Entering the race
We initiate coverage of BNP Paribas Bank Polska (BNP PL) with a BUY
recommendation and a fair value of PLN 87.65 per share, which implies 37%
upside. We see value in the bank’s recent M&A transaction with Raiffeisen,
which should also support organic growth. We see the current valuation as
attractive: in our view it reflects the low liquidity and historical problems with
profitability and capital base, which, after last year’s share issue, now seem to
have been fully addressed. BNP PL is well-managed, offers a steep
improvement in earnings, has relatively low exposure to risk related to
FX mortgages and should start to share profits as dividends in three years’

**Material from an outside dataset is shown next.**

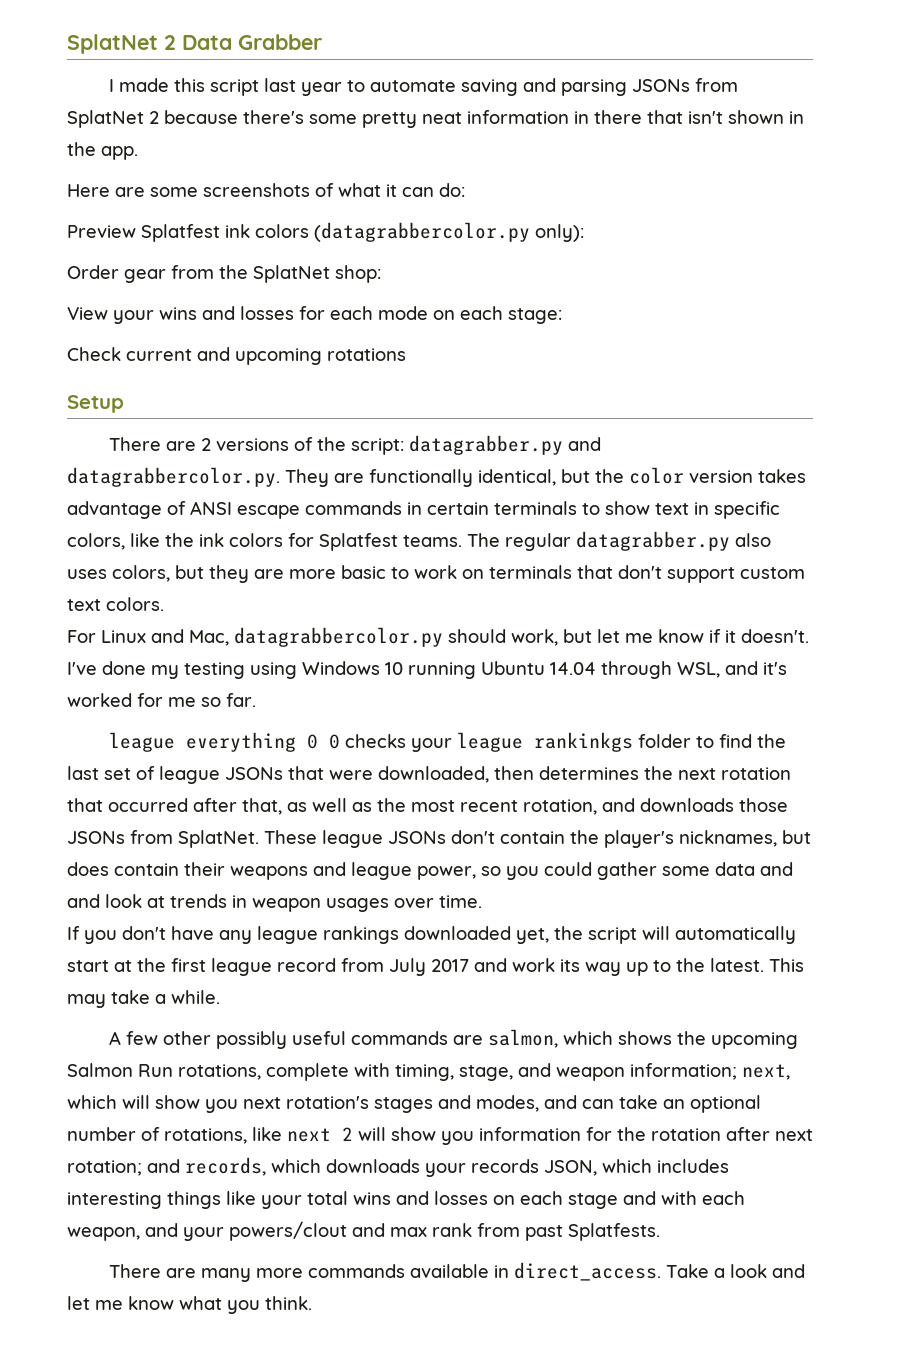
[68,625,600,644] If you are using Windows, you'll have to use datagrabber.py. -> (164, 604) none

time. This is our long-term bet, but with a decent reward compared to the risk
involved.
Strategic targets on the radar
BNP PL’s ‘Fast Forward’ strategy assumes a ROE of 10% and a C/I of around 50%
to be achieved by 2021. We believe the mix of further single-digit lending growth,
stable NIM, cost synergies from M&A and credit risk under control will eventually pay
off. We expect a ROE of 9.7% (versus 7.7% expected in 2019E) and a C/I of 46% in
2021E (versus 58% expected in 2019E).
Still some distance to catch up
Catching up with competitors is going to take some serious effort. In recent years the
biggest Polish banks have strengthened their positions, modernized their IT systems,
digitalized their operations and improved the customer experience. BNP PL has been
lagging behind in these respects and it is now time to catch up. A new system of
internet banking for retail clients will be launched soon, rebranding is almost
complete so brand recognition should continue to improve, while the simplification of
products and a recent boost in new mortgage sales should help to attract new clients.
Low valuation for low liquidity
BNP PL trades at a significant discount to other Polish banks (around 21-31% on the
P/E multiple, up to 38% on the P/BV ratio) for several reasons: low free float,
historical problems with capital and profitability, narrower analytical coverage. We
believe the discount could gradually be reduced following the delivery of strategic
parameters (namely ROE of close to 10%) and an improvement in capital ratios,
while the P/E multiple should move closer to the market average once the bank’s free
float increases (the main shareholder is obliged to increase it by 2023).
BNP Paribas Bank Polska SA, formerly Bank BGZ BNP Paribas SA and Gospodarki Zywnosciowej SA, is a Poland-based bank. The Bank divides its operations into three segments: Retail Banking includes sales of products and services for individuals, such as current and deposit accounts, term deposits, granting of housing loans and cash loans, mortgage loans, revolving loans, overdrafts, issuing debit and credit cards, service of foreign cash transfers, entering into foreign exchange transactions, among others; Institutional Banking includes sales of products and services for enterprises, companies and cooperatives, individual entrepreneurs, individual farmers, non-profit institutions and public sector entities; and Financial Markets, Assets and Liabilities Management covers activity in the area of financial markets and liquidity management.